Dissertation: Informal Controls Outperform Formal Controls in Organizational Information Security Management – but Formal Controls Still Matter
What did you study?
I applied a meta-analysis approach to examine the overall effects of formal and informal controls (i.e., clan controls and self-controls) on employee information security policy (ISP) compliance, and the boundary conditions under which formal and informal controls are more effective. I also used the meta-analytic structural equation modeling (MASEM) to examine how formal controls may influence employee ISP compliance through informal controls. In addition, I examined how deterrence threat to employees (DTE), as a commonly studied formal control, and security threat to organizations (STO) affect employees’ ISP compliance and extra-role security behaviors through the psychological mechanisms of motivational postures.
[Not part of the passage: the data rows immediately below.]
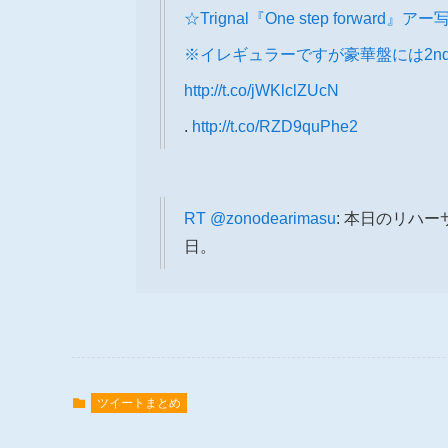
☆Trignal『One step forwa
※イレギュラーですが豪華盤には2n
http://t.co/jWKlclZUcN
.
http://t.co/RZD9quPhe2
RT
@zonodearimasu
: 本日のリハ
日。
ツイートまとめ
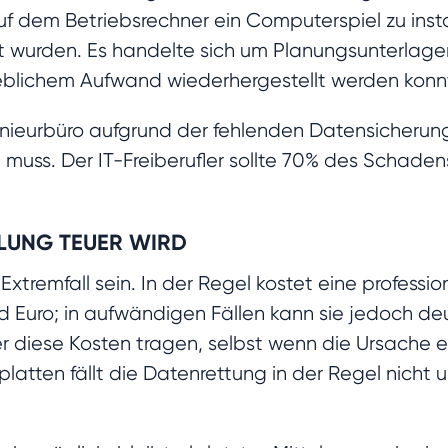
uf dem Betriebsrechner ein Computerspiel zu inst
rt wurden. Es handelte sich um Planungsunterlag
rheblichem Aufwand wiederhergestellt werden konn
nieurbüro aufgrund der fehlenden Datensicherung
muss. Der IT-Freiberufler sollte 70% des Schaden
LUNG TEUER WIRD
Extremfall sein. In der Regel kostet eine professi
Euro; in aufwändigen Fällen kann sie jedoch deutli
 er diese Kosten tragen, selbst wenn die Ursache e
atten fällt die Datenrettung in der Regel nicht 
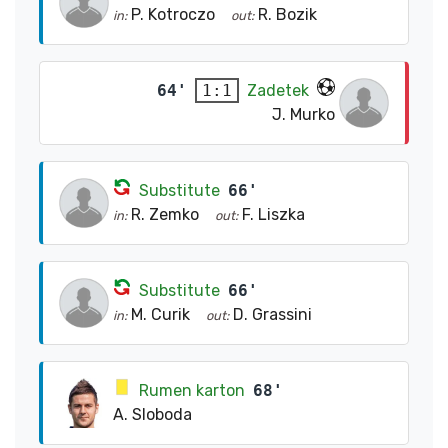
P. Kotroczo
R. Bozik
in:
out:
64'
Zadetek
1:1
J. Murko
Substitute
66'
R. Zemko
F. Liszka
in:
out:
Substitute
66'
M. Curik
D. Grassini
in:
out:
Rumen karton
68'
A. Sloboda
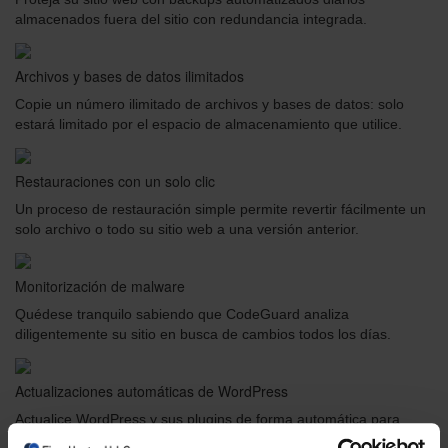
almacenados fuera del sitio con redundancia integrada.
Archivos y bases de datos ilimitados
Copie un número ilimitado de archivos y bases de datos: solo
estará limitado por el espacio de almacenamiento que utilice.
Restauraciones con un solo clic
Un proceso de restauración simple permite revertir fácilmente un
solo archivo o todo su sitio web a una versión anterior.
Monitorización de malware
Quédese tranquilo sabiendo que CodeGuard analiza
diligentemente su sitio en busca de cambios todos los días.
Actualizaciones automáticas de WordPress
Actualice WordPress y sus plugins de forma automática para
mantenerlos seguros con recuperación automática en caso de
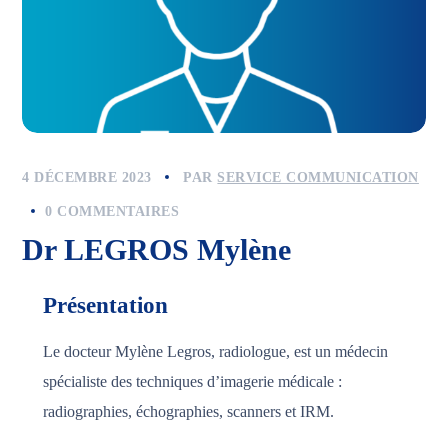
4 DÉCEMBRE 2023
PAR
SERVICE COMMUNICATION
0 COMMENTAIRES
Dr LEGROS Mylène
Présentation
Le docteur Mylène Legros, radiologue, est un médecin
spécialiste des techniques d’imagerie médicale :
radiographies, échographies, scanners et IRM.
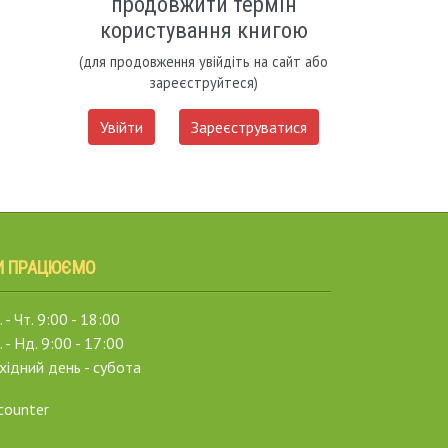
продовжити термін
користування книгою
(для продовження увійдіть на сайт або
зареєструйтеся)
Увійти
Зареєструватися
И ПРАЦЮЄМО
 - Чт. 9:00 - 18:00
. - Нд. 9:00 - 17:00
хідний день - субота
What were the results of your study?
The dissertation found that informal controls are effective in motivating employee ISP compliance, and informal controls are generally more effective than formal controls. Besides, the effects of formal controls are susceptible to various cultural and methodological factors, such as national cultures, behavioral measurement types, and security policy types; however, the effects of informal controls (e.g., clan controls) remain relatively stable across these cultural and methodological contexts. Formal controls can also strengthen informal controls, which in turn motivate employee ISP compliance.
In addition, as a kind of formal control, DTE can promote an employee’s postures of capitulation and resistance, while decreasing the posture of disengagement. In contrast, STO can increase an employee’s posture of commitment and decrease the posture of disengagement. When employees perceive ISP legitimacy as high (vs. low), the positive effect of DTE on the posture of capitulation and its negative effect on the posture of disengagement are more pronounced, while simultaneously weakening the positive effects of DTE on the posture of resistance. Furthermore, for employees with low (vs. high) value congruence with organizational authorities, the positive effect of STO on the posture of commitment and its negative effect on the posture of disengagement are more salient. The commitment posture is positively related to employee ISP compliance and extra-role security behaviors, while the disengagement posture is negatively related to both types of security behaviors. The capitulation posture is positively associated with ISP compliance, whereas the resistance posture is negatively associated with it.
How can the results be applied? What new insights did the research contribute to the topic?
The dissertation contributes to information security literature by confirming the overall effectiveness of informal controls in motivating employee ISP compliance, revealing that informal controls are more effective than formal controls in enhancing ISP compliance, demonstrating the stronger stability of effects of informal controls (vs. formal controls) across various cultural and methodological contexts, and confirming informal controls as underlying mechanisms through which formal controls influence employee ISP compliance. Furthermore, this dissertation offers insight into information security research by confirming motivational postures as underlying mechanisms through which DTE and STO affect employee ISP compliance, extending the focus of previous research on DTE and STO from ISP compliance to extra-role security behavior, and identifying key boundary conditions (i.e., ISP legitimacy and value congruence) that influence the effectiveness of DTE and STO, thereby deepening our understanding of when the two tactics work better. Overall, the findings provide practical guidance on how to use controls and threats-based strategies to manage employees’ security behaviors in organizations.
Jing Liu will defend her doctoral dissertation “Understanding the Roles of Formal and Informal Controls in Organizational Information security: Behavioral Consequences and Psychological Mechanisms” on Friday, 8 May 2026 at 12:00 in Liikunta Building, auditorium L303.
The opponent is Professor Xin (Robert) Luo (University of New Mexico), and the custos is Professor Mikko Siponen (University of Jyväskylä).
The language of the event is English.